Revista Consultor Jurídico, 27 de novembro de 2020, 17h42

Comentários de leitores

2 comentários

Os culpados

O ESCUDEIRO JURÍDICO (Cartorário)

A Política é composta por cidadãos (ãs) brancas, reacionárias, orgulhosas, vaidosas, discriminadoras, chauvinistas, adeptas do pensamento de Karl Herrer, Dietrich Ekart, Gottfried Feder e Anton Dexler e incluo, agora, em meus comentários, depois de ler o livro "Diários de Alfred Rosemberg", o próprio A. Rosemberg.
Existe antissemitismo no Brasil?
Claro que existe.

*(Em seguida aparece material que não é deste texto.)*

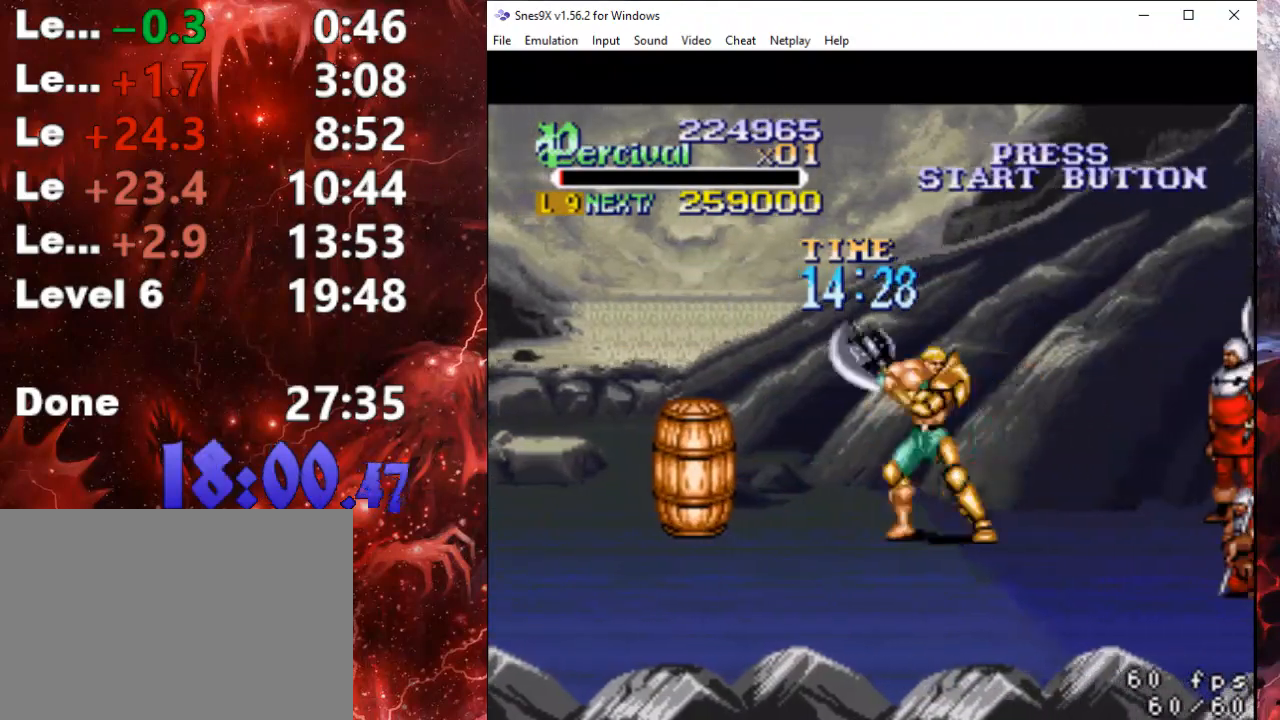
{"buttons": ["DPAD_UP", "DPAD_RIGHT"], "events": [[33, "DPAD_RIGHT", "down"], [400, "DPAD_UP", "down"]]}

Mas é dissimulado.
É por isso que os judeus, semitas, israelitas, devem tomar cuidado. Muito cuidado.
Se piorar a crise econômica, os brasileiros "incultos e violentos" vão eleger um bode expiatório. E pode acontecer o que aconteceu na Alemanha Nazista.
Lá em São Paulo, no Aeroporto de Cumbica, quem troca reais por dólares? O Banco Safra, da família de judeus libaneses, Safra.
Quem são os proprietários da Bunge, gigante em alimentos?
Peço a Javé que protege os judeus e semitas.
Mas, diante do caráter brasileiro, emotivo, primitivo, personalista, individualista, avesso à hierarquia, arredio à disciplina, desobediente a regras sociais e afeito ao paternalismo e ao compadrio, não se pode garantir...nada!
Se perguntar para um brasileiro que foi Frantz Fanon, vão responder que é jogador de futebol.

Correção

O ESCUDEIRO JURÍDICO (Cartorário)

Peço a Javé que proteja os judeus e semitas.
Se perguntar para um brasileiro quem foi Frantz Fanon, vão responder que foi jogador de futebol.
Vade retro brasileiro burro e imbecil!